Instruction.
The output should match, line for line, the records from the line containing "सदस्यों की घोषणा, देखें लिस्ट" through the line containing "pozycji krzyż złoty", with every picture left out.

[Stored data entries]
_ _ _
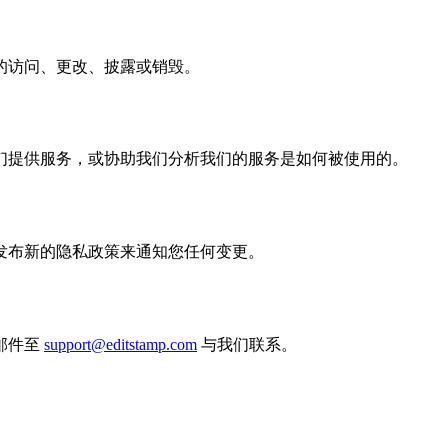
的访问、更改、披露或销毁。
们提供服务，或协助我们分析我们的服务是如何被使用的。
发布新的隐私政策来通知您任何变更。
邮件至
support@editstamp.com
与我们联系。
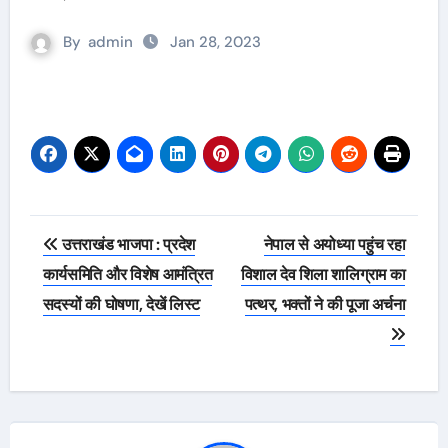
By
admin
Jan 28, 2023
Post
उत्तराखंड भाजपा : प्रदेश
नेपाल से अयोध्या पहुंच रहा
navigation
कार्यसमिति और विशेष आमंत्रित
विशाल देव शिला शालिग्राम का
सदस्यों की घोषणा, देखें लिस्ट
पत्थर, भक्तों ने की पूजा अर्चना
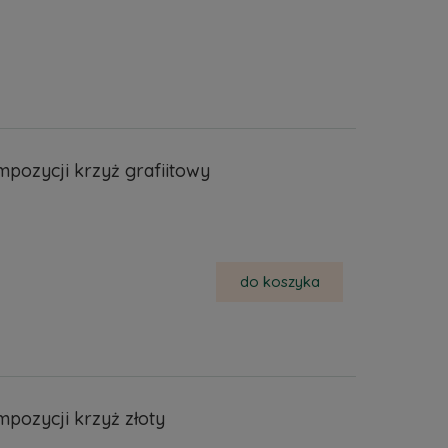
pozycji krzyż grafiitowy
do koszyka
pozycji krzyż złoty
_ _ _
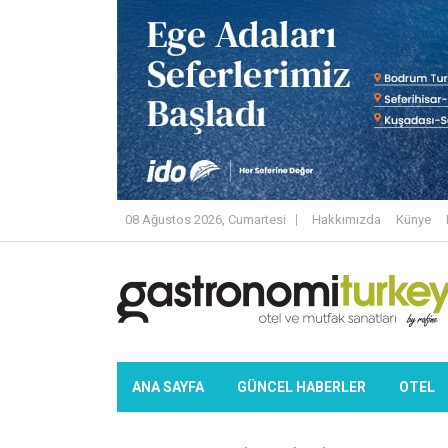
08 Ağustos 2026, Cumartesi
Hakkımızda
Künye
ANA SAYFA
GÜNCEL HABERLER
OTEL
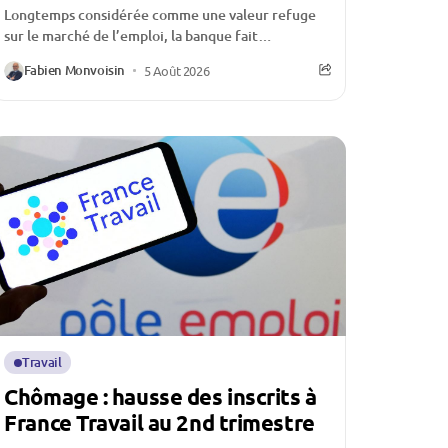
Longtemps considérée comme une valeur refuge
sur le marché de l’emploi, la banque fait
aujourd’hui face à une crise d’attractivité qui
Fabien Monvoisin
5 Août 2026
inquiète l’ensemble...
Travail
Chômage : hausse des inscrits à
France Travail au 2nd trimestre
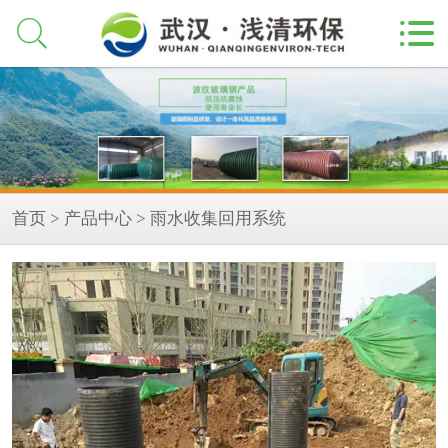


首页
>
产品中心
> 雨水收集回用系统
_ _ _
Answer space.
सदस्यों की घोषणा, देखें लिस्ट
पत्थर, भक्तों ने की पूजा अर्चना
pozycji krzyż grafiitowy
do koszyka
pozycji krzyż złoty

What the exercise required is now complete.